The effect of long-term exposure to AAP on COVID-19 related morality was studied (Figure S1). When analysed for the correlation coefficient (r), this long-term exposure to PMs showed a strong positive association with the COVID-19 CFR in Delhi (PM2.5 r-0.64, PM10 r-0.77) and Kolkata (PM2.5 r-0.78, PM10 r-0.80) for the entire study duration (Fig. 3, Table 4).
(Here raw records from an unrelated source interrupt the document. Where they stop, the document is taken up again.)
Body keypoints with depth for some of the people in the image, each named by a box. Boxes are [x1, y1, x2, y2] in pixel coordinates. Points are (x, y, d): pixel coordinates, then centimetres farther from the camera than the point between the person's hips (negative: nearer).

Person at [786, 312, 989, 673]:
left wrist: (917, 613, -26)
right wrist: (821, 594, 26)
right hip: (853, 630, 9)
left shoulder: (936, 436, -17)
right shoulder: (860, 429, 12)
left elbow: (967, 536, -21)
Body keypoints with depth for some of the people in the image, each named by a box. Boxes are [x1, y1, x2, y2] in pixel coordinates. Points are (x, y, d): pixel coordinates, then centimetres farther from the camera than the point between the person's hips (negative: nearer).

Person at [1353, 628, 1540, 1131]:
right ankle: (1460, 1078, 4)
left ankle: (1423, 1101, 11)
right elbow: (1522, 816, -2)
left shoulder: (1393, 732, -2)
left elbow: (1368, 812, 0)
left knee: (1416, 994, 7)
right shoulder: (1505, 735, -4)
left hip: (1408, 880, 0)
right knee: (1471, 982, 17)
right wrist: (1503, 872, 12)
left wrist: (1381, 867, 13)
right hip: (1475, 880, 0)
Studies conducted in 22 cities of India and other countries, namely Italy, the USA, China, England and France were also observed similar associations [42–47]. Moreover, researchers are investigating to elucidate the threshold level of PMs beyond which they are associated with COVID-19 mortality. A multicentric study conducted in France proposed such threshold levels of PM2.5 (15 µg/m³ ± 2) and PM10 (25 µg/m³ ± 4) [44]. Notably, in Delhi and Kolkata, the PM2.5 and PM10 levels were significantly high compared to these ranges (Table 4, Fig. 3). Therefore, the present study indicates that long-term exposure to PMs is associated with COVID-19 related mortality, possibly enhancing the host susceptibility to the SARS-CoV-2 infection. However, to prove the biological plausibility of this association, strong epidemiological and experimental studies are needed [48].
Despite these interesting findings, our study has certain limitations as follows. Firstly, the data used in this study were not primarily collected for our studies. Instead, we collected data from the Indian Meteorological Department, which might have collected it for other grounds. Secondly, the daily average data used for the analysis may mask more complicated relationships with the disease, maximum ambient temperature, duration of the temperature, and exposure to high pollution. Thirdly, it is not possible to link exposure with the disease in individuals as those may not be the same in the exposed population. Hence, caution is needed when applying grouped results to the individual level. Fourthly, as COVID- 19 is contagious and primarily affected by various confounding factors including personal hygiene, host genotype, population mobility, health infrastructure, environmental determinants, and people's obedience to covid appropriate behaviour, a comprehensive investigation is essential to understand the association explicitly. Because our study could not control these factors due to the paucity of the data, with these confines, our findings should be taken as more hypothesis making rather than confirmatory.